峰尾節堂師百回忌を迎えるにあたっての総長談話

宗務本所

2018/02/09

 峰尾節堂師は大正8年3月6日、千葉刑務所で35歳の若さで病死されました。今年が百回忌という大切な節目に当たっております。

 師は、明治42年1月、大石誠之助氏宅で幸徳秋水氏が語ったとされる話を、ただ聞いたという理由だけで『大逆事件』に連座させられ、明治44年1月18日、死刑判決を受けます。そして翌日恩赦によって無期懲役に減刑されますが、8年間もの服役の後、獄死することになります。

 『大逆事件』は、言うまでもなく、国家による思想弾圧事件として、多くの人たちが無実の罪で死刑や無期懲役となった国家的な謀略事件です。節堂師は漢学に親しみ、俳句に巧みな読書家で、普通の悩める若い僧侶でしたが、彼もその事件の犠牲となった一人なのです。

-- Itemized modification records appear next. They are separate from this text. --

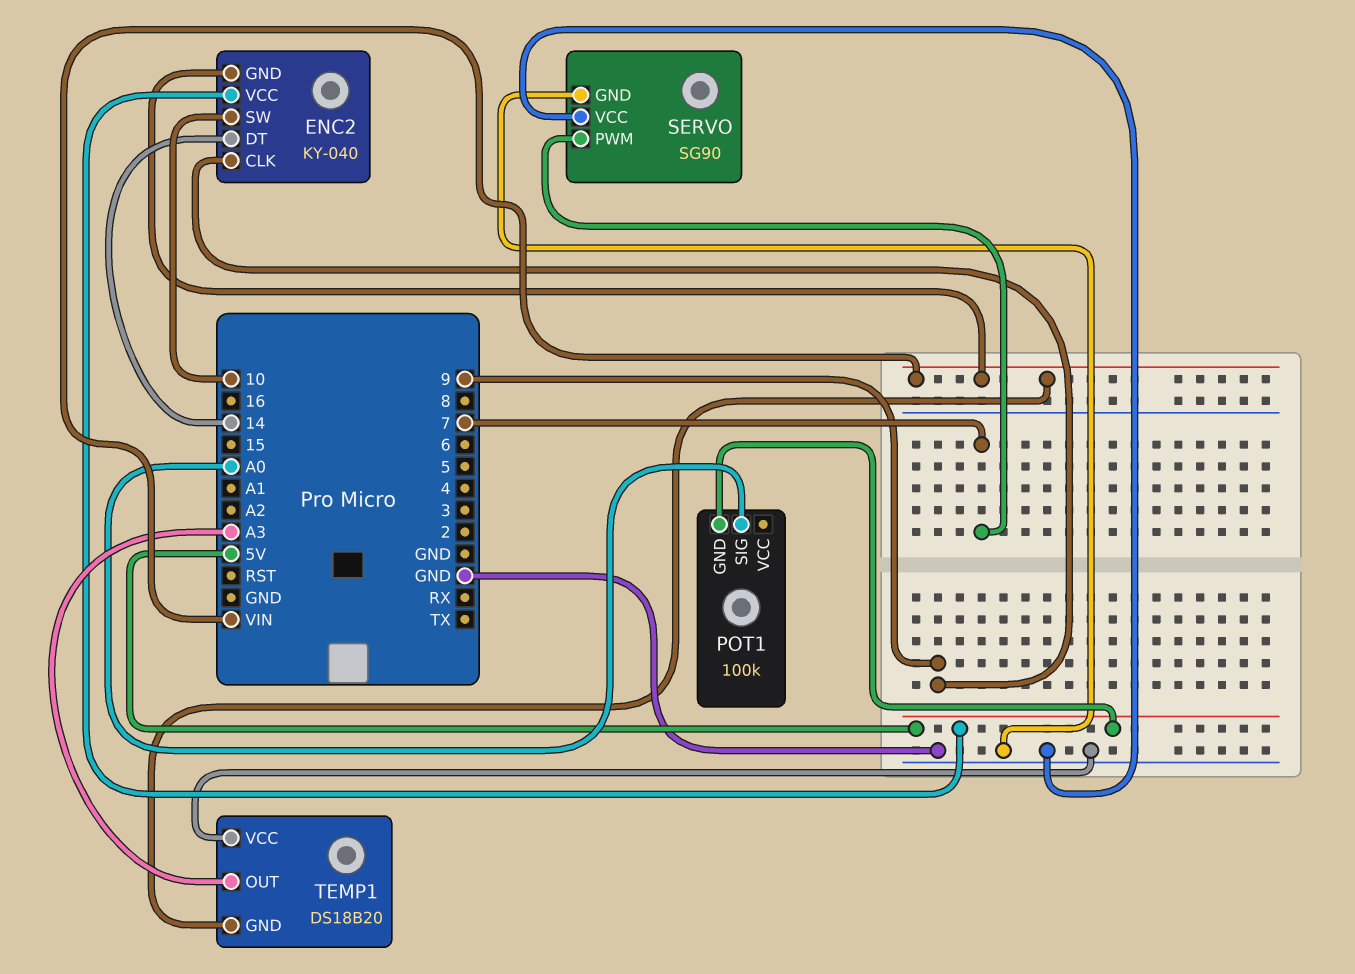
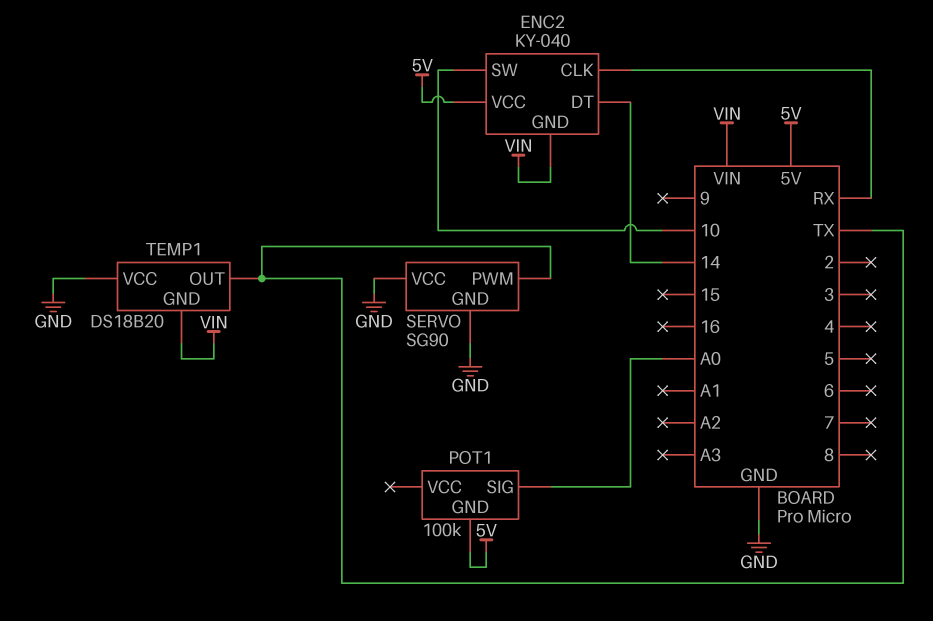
ENC2 pin CLK: 9 -> RX
SERVO pin PWM: 7 -> TX
TEMP1 pin OUT: A3 -> TX

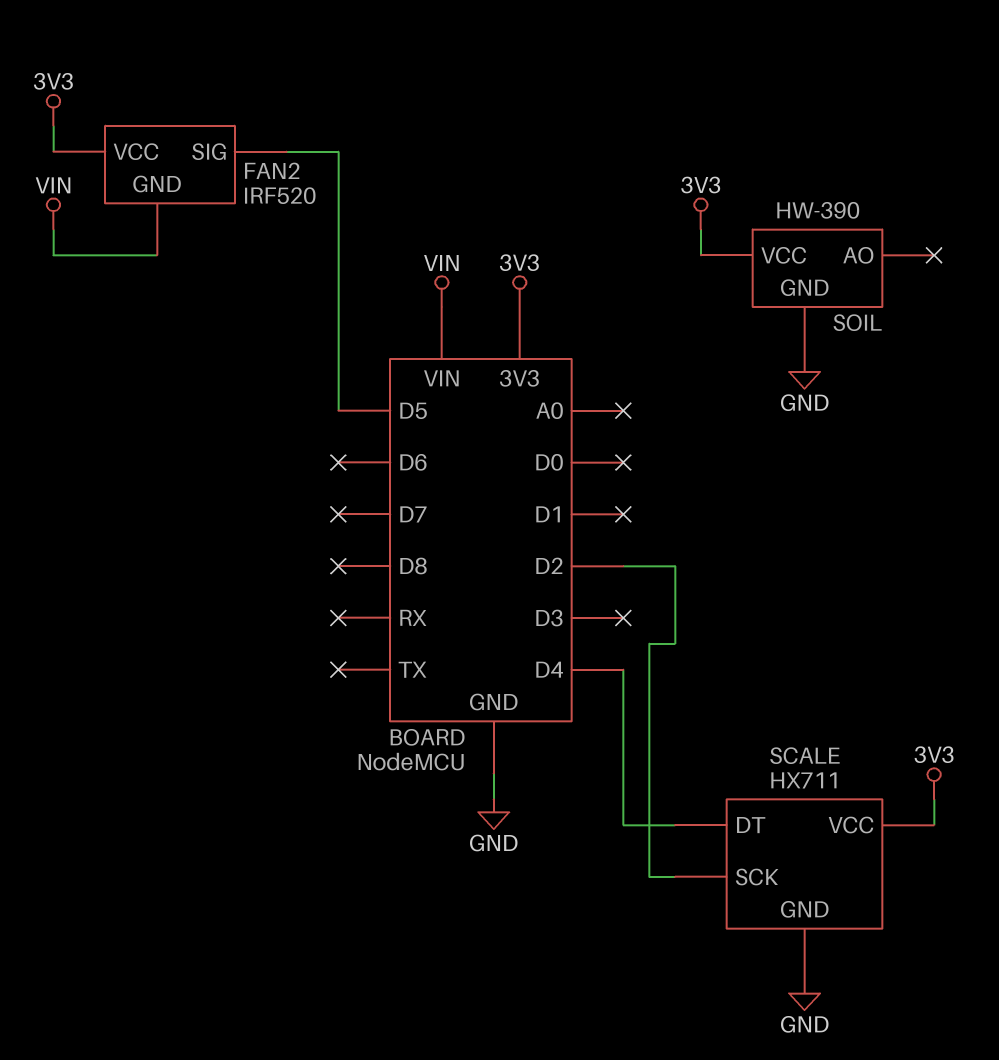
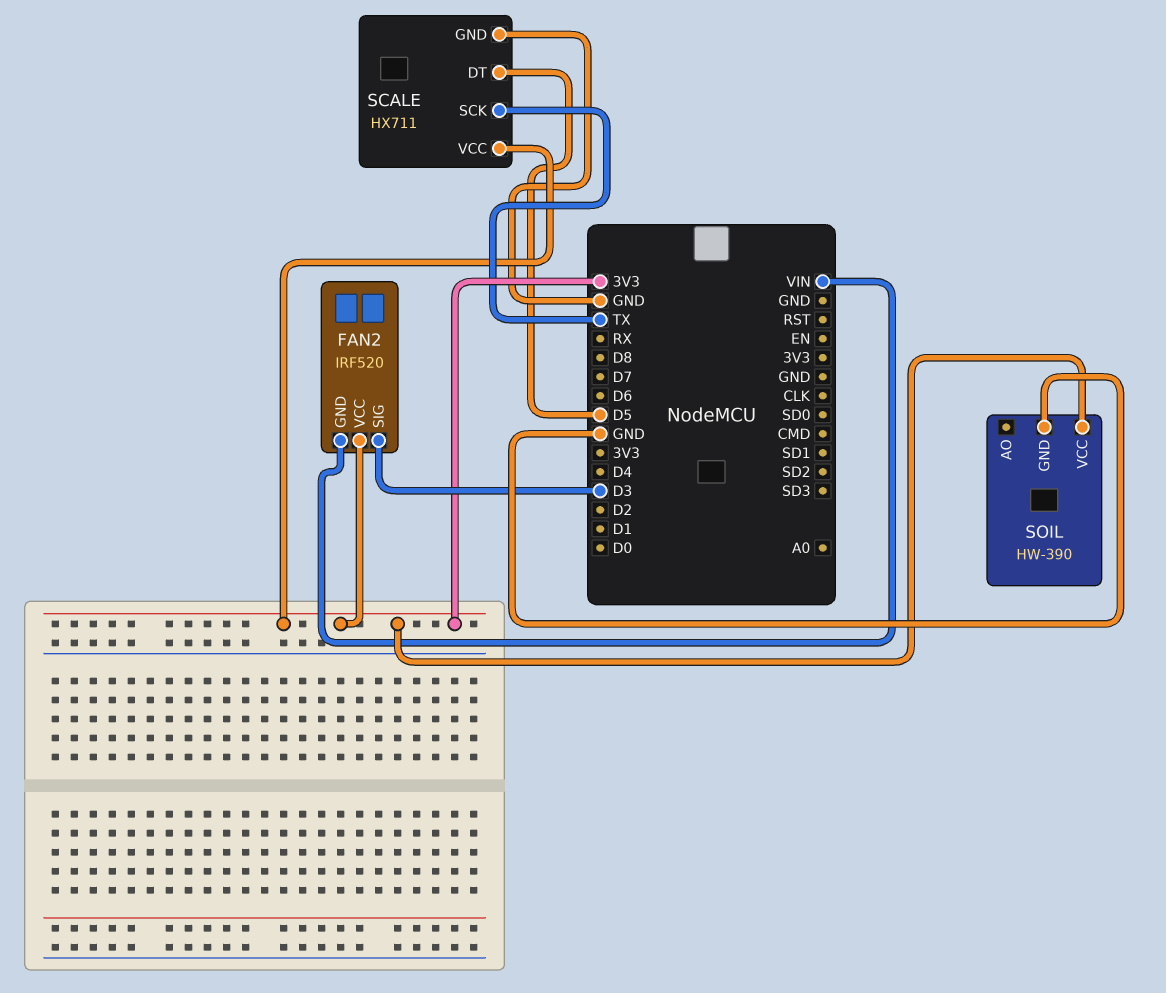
FAN2 pin SIG: D5 -> D3
SCALE pin DT: D4 -> D5
SCALE pin SCK: D2 -> TX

 当時の妙心寺派教団は、節堂師が拘引されて間もなく、まだ判決が出る以前の明治43年11月14日付けで師を「擯斥」(僧籍剥奪)に処しています。当時の仏教界を取り巻くさまざまな事情があったとはいえ、教団が国家権力に追随し、社会主義運動の防止という役割を担い、更に戦時体制に積極的に協力していったことは紛れもない事実です。

 そして戦後、民主主義の時代になっても、教団は節堂師を顧みる事なく、外部から指摘されて初めて検証を始め、平成8年9月28日、ようやく「擯斥」処分の取り消しが行われ、復階及び復権が認められて名誉回復がなされました。遅きに失したという慚愧の念に堪えません。

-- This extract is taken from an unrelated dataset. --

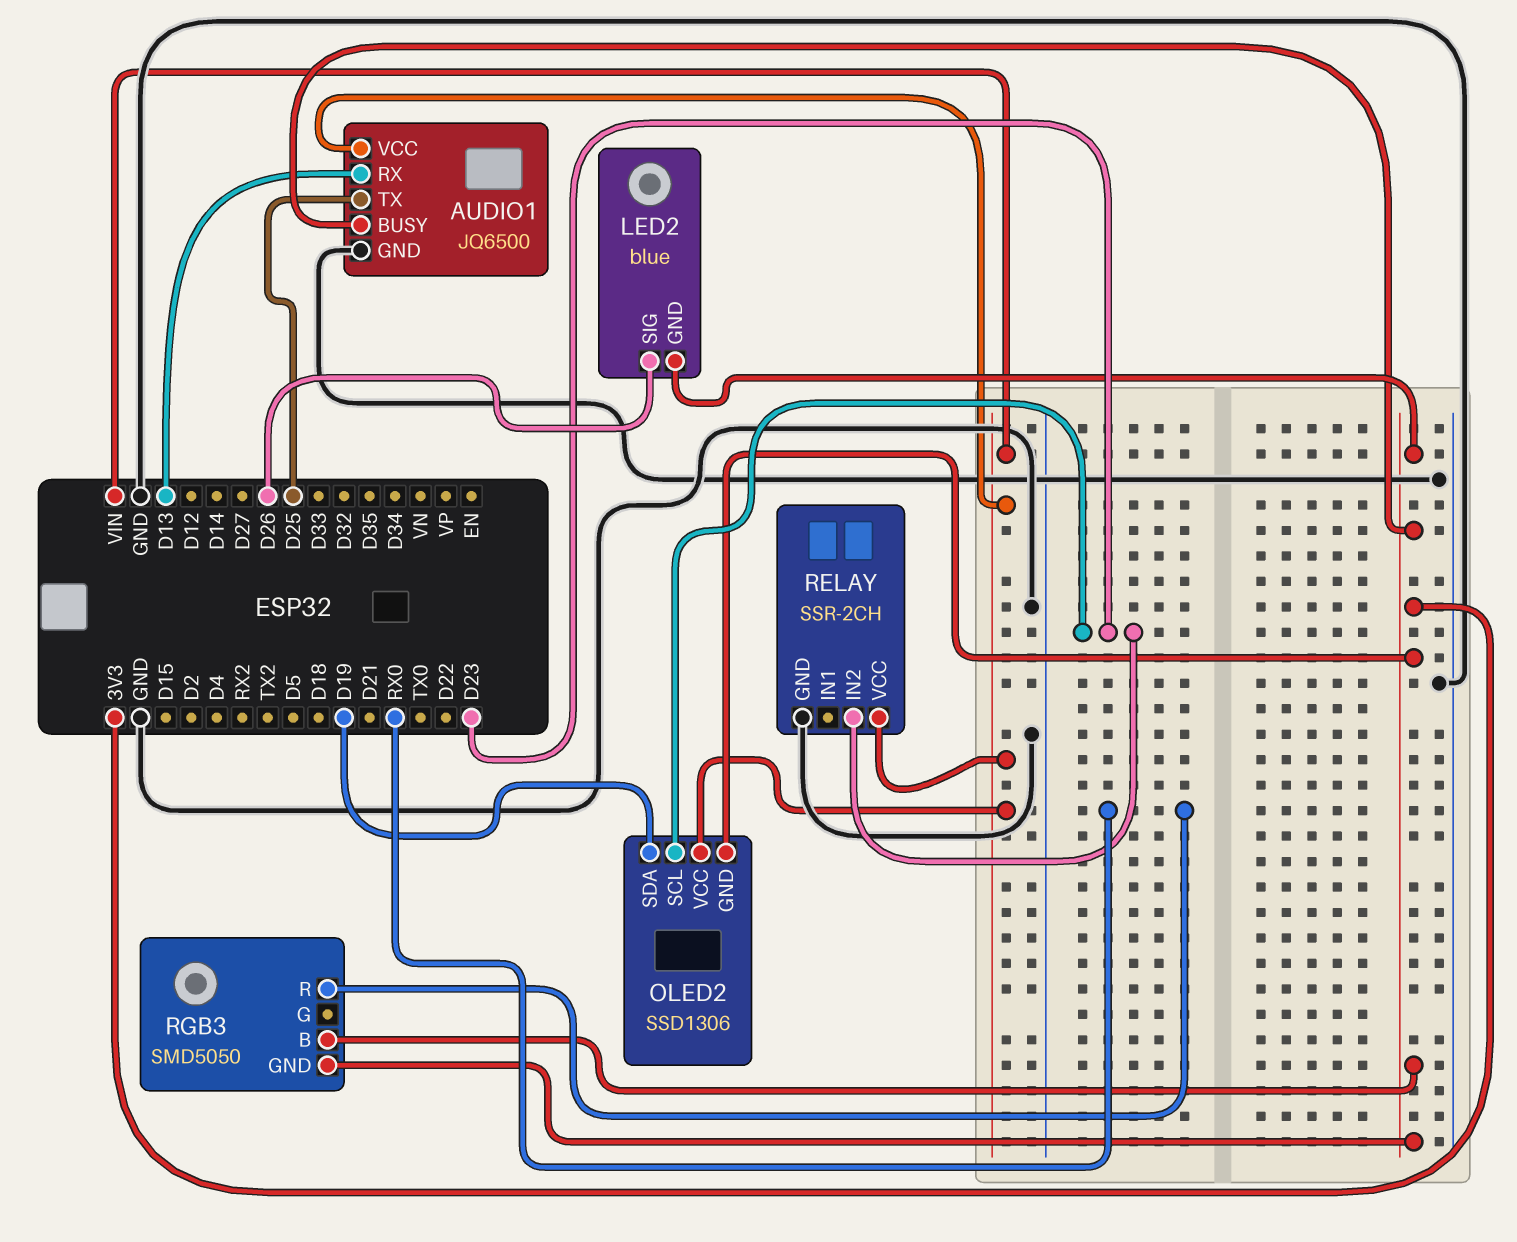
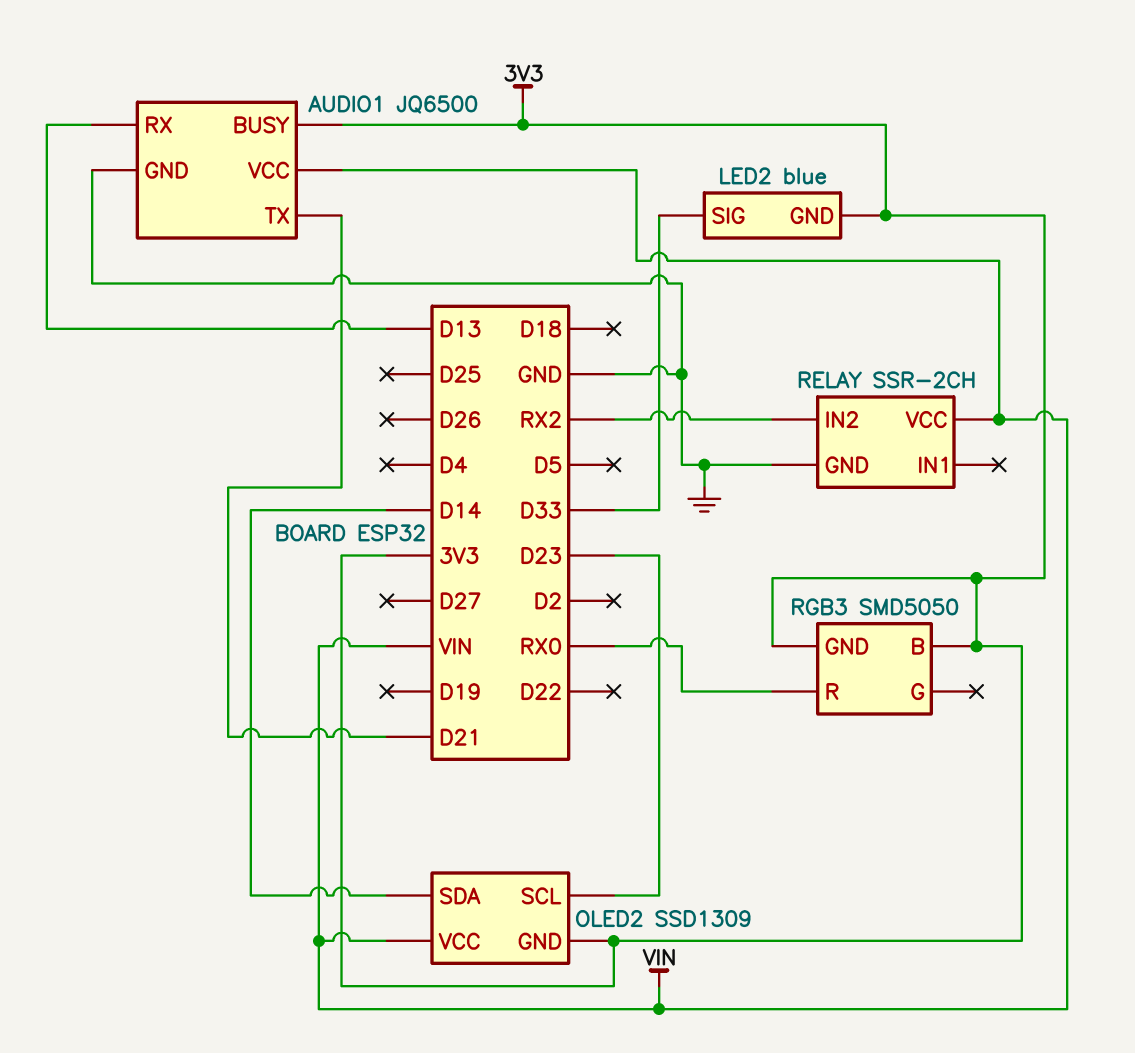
AUDIO1 pin TX: D25 -> D21
LED2 pin SIG: D26 -> D33
OLED2: SSD1306 -> SSD1309
OLED2 pin SDA: D19 -> D14
RELAY pin IN2: D23 -> RX2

 節堂師の事蹟に鑑みて人権の問題を考える時、昨年制定された「テロ等準備罪」が、運用の仕方によっては、一般市民の集会や思想・信条の自由を制限するのではないかという危惧もあります。また、戦後70余年が過ぎ、次第に戦争の悲惨さが忘れられ、国際紛争を武力によって解決しようという風潮が高まる中、宗門の社会的責任について改めて深く反省し、先の大戦で宗門が戦争に協力してきた事実を常に思いおこし、二度と同じ轍を踏まないよう、非戦平和の決意をあらたにせねばなりません。

 ここに、百回忌を迎えるにあたって、節堂師に対する懺悔の念を込めつつ、この世の全ての人々の思想・信条の自由を守り、お互いの生命と人権を尊重すると共に、師の事蹟を忘れることなく啓発活動を進めていく所存です。